A MOVE by European Union processors to sell cheese to Canada using "geographic indications" could set a precedent.
The precedent could regulate the names of commonly used dairy products.
That's according to Dairy Australia trade and strategy group manager, Charlie McElhone, who - along with Australian Dairy Industry Council chairman Noel Campbell - recently attended Trans Pacific Partnership talks in New Zealand.
Mr McElhone said the agreement between Canada and the EU referred to geographic indications, the name or sign used for certain products to indicate their origin. It could result in a "GI creep" into regulations of the use of generic cheese names or product names.
There was a risk the regulations would become ingrained beyond the EU, he said.
"The TPP is important to build in some parameters around the rules of geographic indications and how they can be utilised," he said.
"If there are constraints on ... a cheese name like feta and not being able to export to markets where we currently export or even market them at home ... what kind of cost would this incur on business?" Mr McElhone said.
The adjustment for consumers would be enormous, he said.
The TPP talks involved 11 countries, including the US, New Zealand, Canada, Vietnam and Australia. The discussions aim to eliminate barriers to trade and investment.
Among topics discussed was the recent US presidential election whether it might provide a new dynamic for trade talks.
"We now have a President in what has to be his final term," Mr McElhone said.
"Can it open opportunities? ... will President (Barack) Obama's attitude towards international trade and engagement within things such as Trans Pacific Partnership and bilateral deals affect new political environment and negotiations?"

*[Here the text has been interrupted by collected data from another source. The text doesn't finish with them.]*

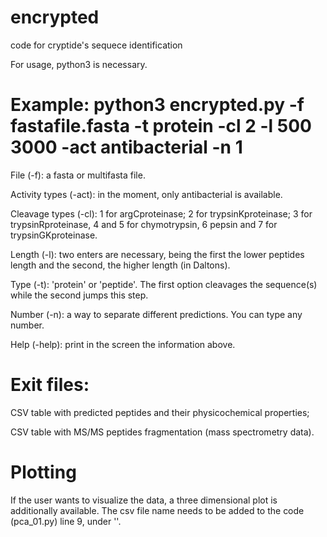# encrypted
code for cryptide's sequece identification

For usage, python3 is necessary.

# Example: python3 encrypted.py -f fastafile.fasta -t protein -cl 2 -l 500 3000 -act antibacterial -n 1

File (-f): a fasta or multifasta file.

Activity types (-act): in the moment, only antibacterial is available.

Cleavage types (-cl): 1 for argCproteinase; 2 for trypsinKproteinase; 3 for trypsinRproteinase, 4 and 5 for chymotrypsin, 6 pepsin and 7 for trypsinGKproteinase.

Length (-l): two enters are necessary, being the first the lower peptides length and the second, the higher length (in Daltons).

Type (-t): 'protein' or 'peptide'. The first option cleavages the sequence(s) while the second jumps this step.

Number (-n): a way to separate different predictions. You can type any number.

Help (-help): print in the screen the information above.

# Exit files:

CSV table with predicted peptides and their physicochemical properties;

CSV table with MS/MS peptides fragmentation (mass spectrometry data).

# Plotting

If the user wants to visualize the data, a three dimensional plot is additionally available. The csv file name needs to be added to the code (pca_01.py) line 9, under ''.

Canada had also entered negotiations and Australian representatives had "strong dialogue' about broader trade strategies and markets.
Mr Campbell said Australian dairy industry delegates made it clear to the Canadians that being part of the TPP discussion required liberalisation of the country's domestic dairy industry, especially its heavily regulated new market access rules.
He said the talks were important for the Australian dairy industry, even though this country already had free trade agreements with eight of the 11 countries involved.